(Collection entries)
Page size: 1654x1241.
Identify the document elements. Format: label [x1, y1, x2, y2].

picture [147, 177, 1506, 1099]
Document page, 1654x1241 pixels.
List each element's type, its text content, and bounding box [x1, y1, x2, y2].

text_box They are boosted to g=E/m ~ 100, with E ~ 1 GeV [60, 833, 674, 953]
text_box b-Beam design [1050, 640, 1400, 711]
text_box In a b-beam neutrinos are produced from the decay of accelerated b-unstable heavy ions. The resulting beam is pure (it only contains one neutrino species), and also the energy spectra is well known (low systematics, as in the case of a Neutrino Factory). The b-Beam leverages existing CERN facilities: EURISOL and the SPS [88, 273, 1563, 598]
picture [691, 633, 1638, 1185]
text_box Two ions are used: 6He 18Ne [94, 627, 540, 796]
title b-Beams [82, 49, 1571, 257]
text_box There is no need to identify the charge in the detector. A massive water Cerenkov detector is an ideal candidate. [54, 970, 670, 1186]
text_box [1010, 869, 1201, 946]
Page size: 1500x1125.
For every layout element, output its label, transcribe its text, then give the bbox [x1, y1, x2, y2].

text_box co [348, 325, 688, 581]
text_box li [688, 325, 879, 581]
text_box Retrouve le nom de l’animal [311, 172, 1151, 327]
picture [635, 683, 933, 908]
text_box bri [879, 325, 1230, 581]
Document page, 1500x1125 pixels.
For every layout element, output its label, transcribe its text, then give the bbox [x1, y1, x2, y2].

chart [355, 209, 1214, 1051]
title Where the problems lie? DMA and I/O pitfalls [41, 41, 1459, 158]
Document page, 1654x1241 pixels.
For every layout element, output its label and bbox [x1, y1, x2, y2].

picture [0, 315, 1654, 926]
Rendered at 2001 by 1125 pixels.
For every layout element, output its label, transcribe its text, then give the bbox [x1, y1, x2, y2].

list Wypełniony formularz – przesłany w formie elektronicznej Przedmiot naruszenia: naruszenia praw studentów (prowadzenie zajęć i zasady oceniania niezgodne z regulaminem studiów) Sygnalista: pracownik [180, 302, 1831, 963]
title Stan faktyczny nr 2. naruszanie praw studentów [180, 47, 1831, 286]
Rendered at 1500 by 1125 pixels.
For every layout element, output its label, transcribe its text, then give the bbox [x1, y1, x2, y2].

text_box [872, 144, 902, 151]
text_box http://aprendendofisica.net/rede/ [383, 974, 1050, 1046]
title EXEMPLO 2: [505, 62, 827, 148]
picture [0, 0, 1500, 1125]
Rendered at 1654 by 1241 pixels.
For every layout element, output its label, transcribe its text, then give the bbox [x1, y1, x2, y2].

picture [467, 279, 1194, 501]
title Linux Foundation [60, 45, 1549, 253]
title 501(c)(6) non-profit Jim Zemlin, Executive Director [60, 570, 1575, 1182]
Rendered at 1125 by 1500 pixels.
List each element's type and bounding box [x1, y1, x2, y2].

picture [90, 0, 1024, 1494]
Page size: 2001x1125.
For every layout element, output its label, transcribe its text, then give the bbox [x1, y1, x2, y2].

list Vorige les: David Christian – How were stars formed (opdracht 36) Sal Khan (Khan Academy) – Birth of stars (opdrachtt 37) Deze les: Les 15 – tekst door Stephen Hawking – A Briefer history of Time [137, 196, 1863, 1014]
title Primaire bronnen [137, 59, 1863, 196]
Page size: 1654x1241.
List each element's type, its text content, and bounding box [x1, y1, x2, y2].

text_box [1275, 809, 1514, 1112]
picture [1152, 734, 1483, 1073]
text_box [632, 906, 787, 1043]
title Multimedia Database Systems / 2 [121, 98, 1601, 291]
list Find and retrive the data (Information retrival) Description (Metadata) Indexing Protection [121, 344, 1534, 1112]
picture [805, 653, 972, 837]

Your task.
Reproduce verbatim the lines of the collection entries above, from the line containing "Rendered at 1500 by 1125 pixels." up to and including the line containing "title 501(c)(6) non-profit".

Correct response.
Rendered at 1500 by 1125 pixels.
For every layout element, output its label, transcribe its text, then give the bbox [x1, y1, x2, y2].

text_box [872, 144, 902, 151]
text_box http://aprendendofisica.net/rede/ [383, 974, 1050, 1046]
title EXEMPLO 2: [505, 62, 827, 148]
picture [0, 0, 1500, 1125]
Rendered at 1654 by 1241 pixels.
For every layout element, output its label, transcribe its text, then give the bbox [x1, y1, x2, y2].

picture [467, 279, 1194, 501]
title Linux Foundation [60, 45, 1549, 253]
title 501(c)(6) non-profit Jim Zemlin, Executive Director [60, 570, 1575, 1182]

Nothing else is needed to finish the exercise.